▸ **JOB**: Which lines run from the one containing "Имя (обязательное)" to the end of the entries? Copy them exactly, both ends included, and give nothing else.

▸ **RECORD SET**:
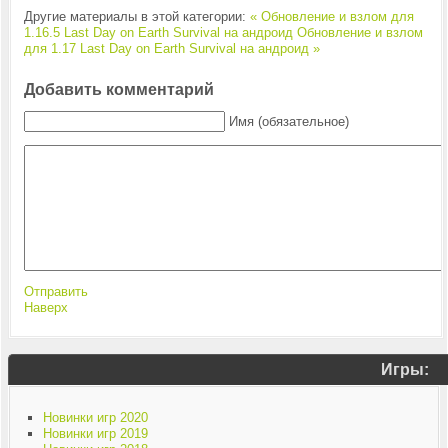
Другие материалы в этой категории:
« Обновление и взлом для
1.16.5 Last Day on Earth Survival на андроид
Обновление и взлом
для 1.17 Last Day on Earth Survival на андроид »
Добавить комментарий
Имя (обязательное)
Отправить
Наверх
Игры:
Новинки игр 2020
Новинки игр 2019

▸ **SOLVED PROBLEM**:
Имя (обязательное)
Отправить
Наверх
Игры:
Новинки игр 2020
Новинки игр 2019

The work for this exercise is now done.